JAKARTA, iNews.id – Rencana pembentukan holding Badan Usaha Milik Negara (BUMN) minyak dan gas bumi (migas) akan terganjal menyusul belum terbitnya Keputusan Menteri Keuangan (KMK) terkait peralihan saham PT PGN Tbk ke PT Pertamina (Persero). Pasalnya, tanpa adanya KMK penetapan harga 56,96 persen saham tersebut, maka hasil Rapat Umum Pemegang Saham Luar Biasa (RUPSLB) PGN yang dilaksanakan pada 25 Januari 2018 lalu resmi batal.
Pengamat Pasar Modal Satrio Utomo menjelaskan, dengan kondisi seperti itu, maka PGN harus menggelar kembali RUPSLB dengan agenda yang sama, yaitu meminta persetujuan pemegang saham atas inbreng saham PGN ke Pertamina. "Kalau keputusan RUPSLB nya seperti itu, maka PGN harus mengadakan RUPS lagi atau paling tidak direksinya memberikan keterangan ke bursa. Karena memang sudah lewat batas waktunya," ujar Satrio, Selasa (3/4/2018).

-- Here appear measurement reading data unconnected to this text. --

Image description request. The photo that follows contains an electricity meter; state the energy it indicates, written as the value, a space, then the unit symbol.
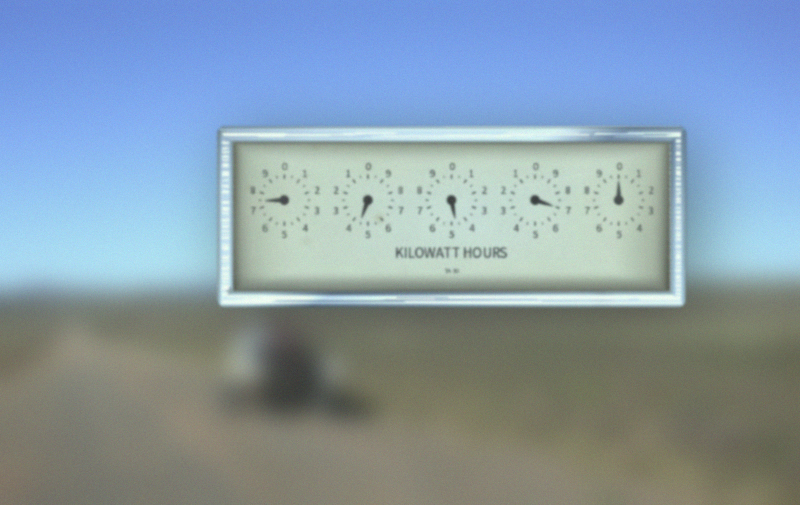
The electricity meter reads 74470 kWh
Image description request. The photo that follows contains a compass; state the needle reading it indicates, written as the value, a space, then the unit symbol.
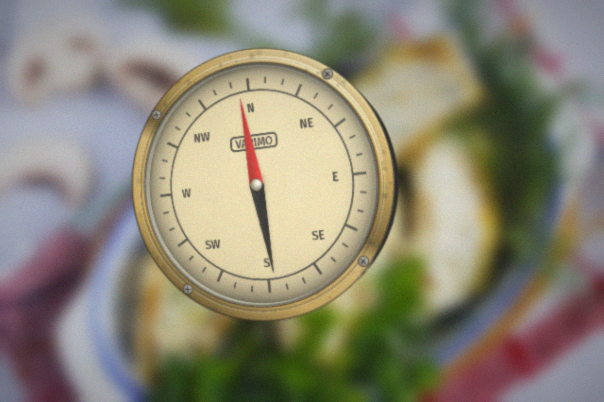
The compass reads 355 °
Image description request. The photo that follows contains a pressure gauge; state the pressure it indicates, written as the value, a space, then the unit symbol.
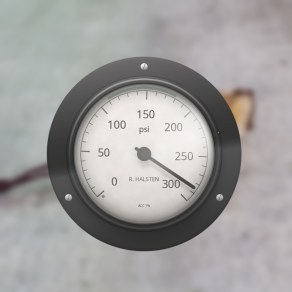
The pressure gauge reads 285 psi
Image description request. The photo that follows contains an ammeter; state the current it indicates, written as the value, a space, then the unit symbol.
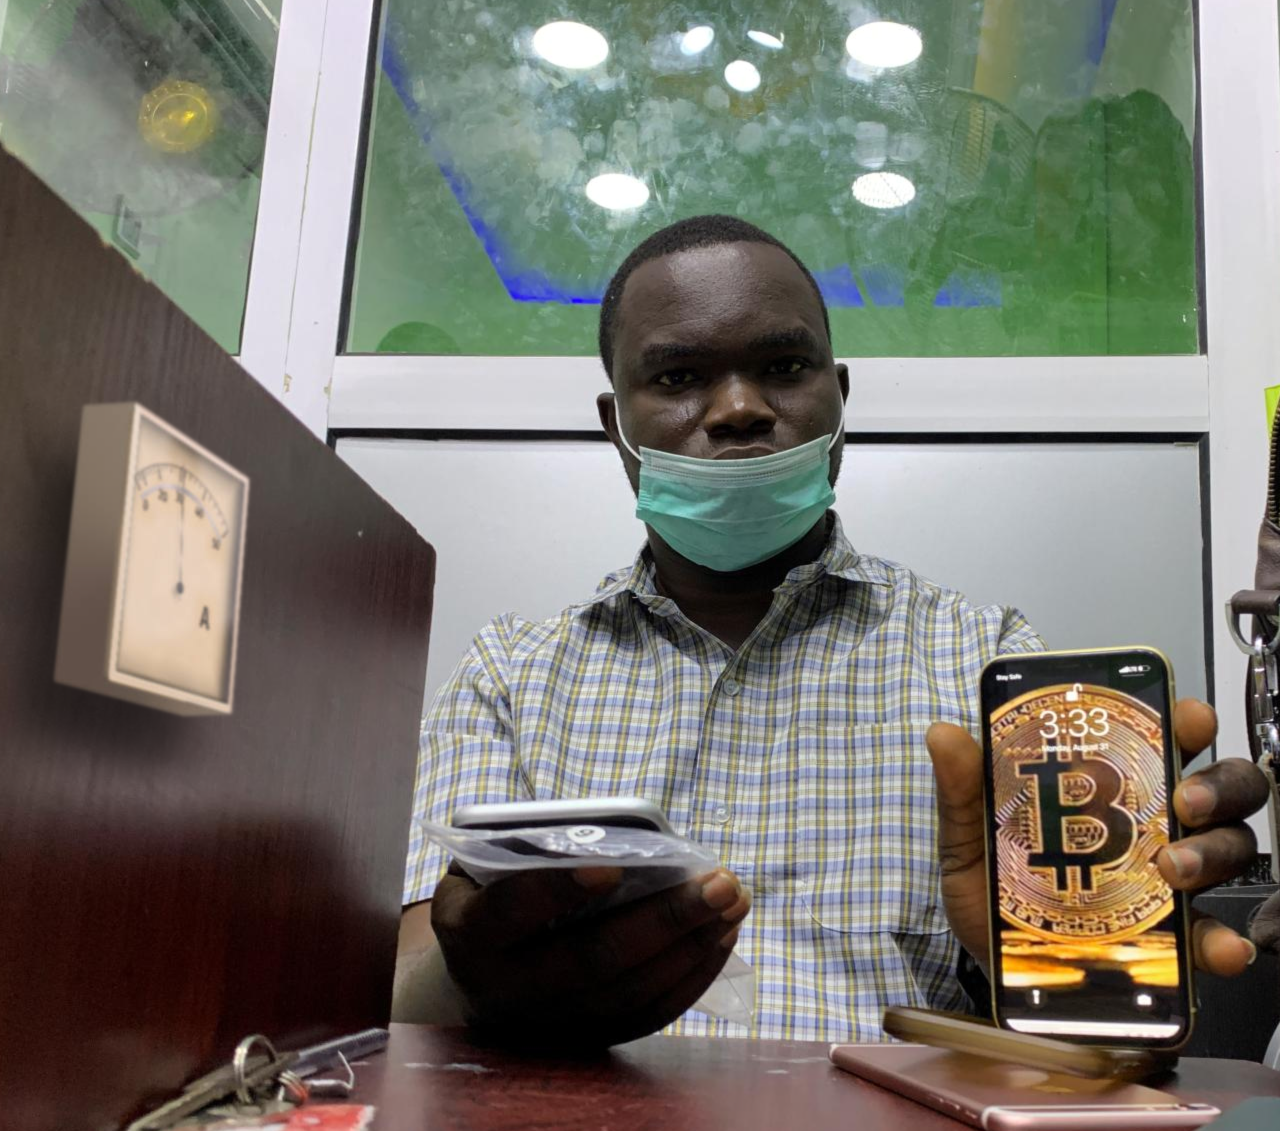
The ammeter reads 30 A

Ia menghitung, jika PGN harus melaksanakan RUPS ulang, maka proses pembentukan holding BUMN Migas bisa tertunda beberapa bulan. Sementara, Wakil Ketua Komisi VI Dewan Perwakilan Rakyat (DPR) Inas Nasrullah Zubir mengatakan, keputusan RUPS pada bulan Januari lalu batal demi hukum.

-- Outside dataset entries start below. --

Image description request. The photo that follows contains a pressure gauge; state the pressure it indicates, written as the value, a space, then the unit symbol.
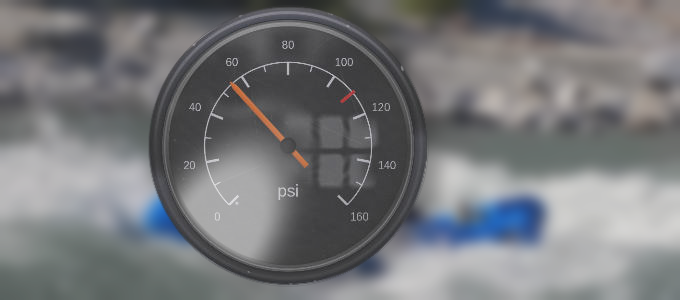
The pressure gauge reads 55 psi
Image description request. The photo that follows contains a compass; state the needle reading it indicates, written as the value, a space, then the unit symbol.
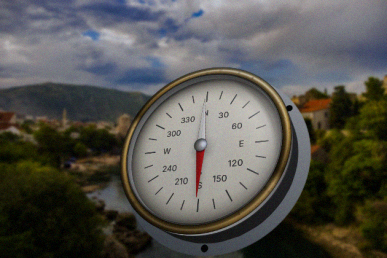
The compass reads 180 °
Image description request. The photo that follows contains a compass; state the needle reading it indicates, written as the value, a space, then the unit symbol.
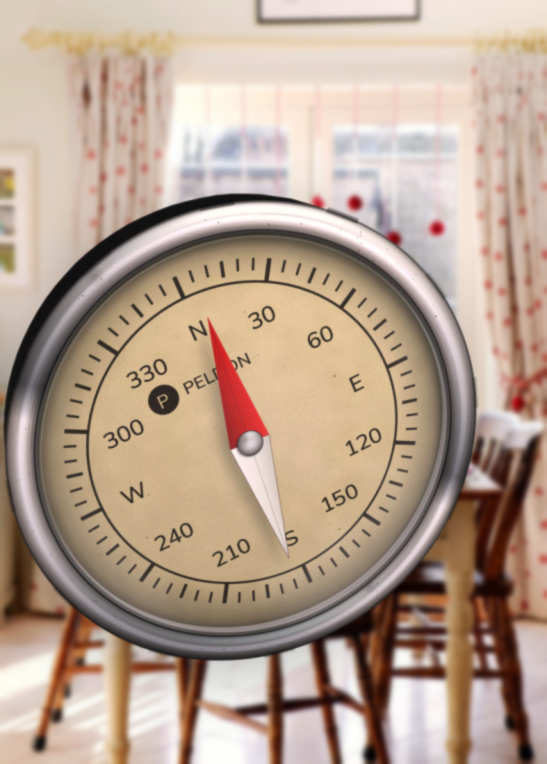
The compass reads 5 °
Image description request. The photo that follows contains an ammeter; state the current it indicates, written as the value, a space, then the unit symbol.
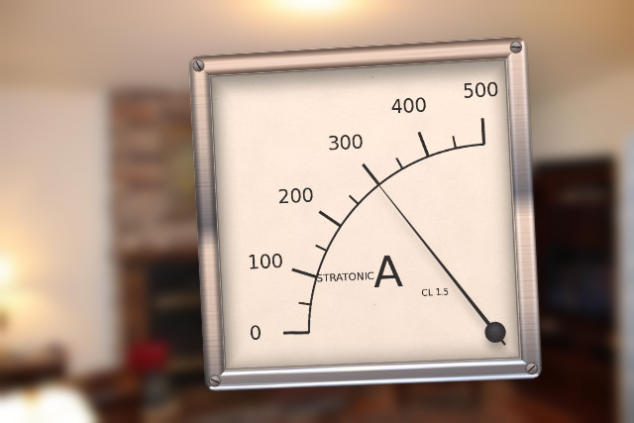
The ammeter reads 300 A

“Ketentuan RUPSLB menitahkan pengalihan saham yang membuat perubahan Anggaran Dasar perusahaan baru berlaku efektif setelah diterbitkannya Peraturan Pemerintah. Sekaligus telah ditandatanganinya akta pengalihan saham PGN ke Pertamina dalam waktu 60 hari setelah dilakukan RUPSLB,” ujar Inas.
Dia menilai, Menteri Keuangan belum menerbitkan Keputusan Menteri Keuangan (KMK) terkait valuasi harga sahamnya dan pembentukan holding seharusnya belum bisa dilakukan. “Tanpa KMK, pihak notaris tidak bisa membuat akta pengalihan saham. Ini menjadi celah dari aspek legal,” katanya.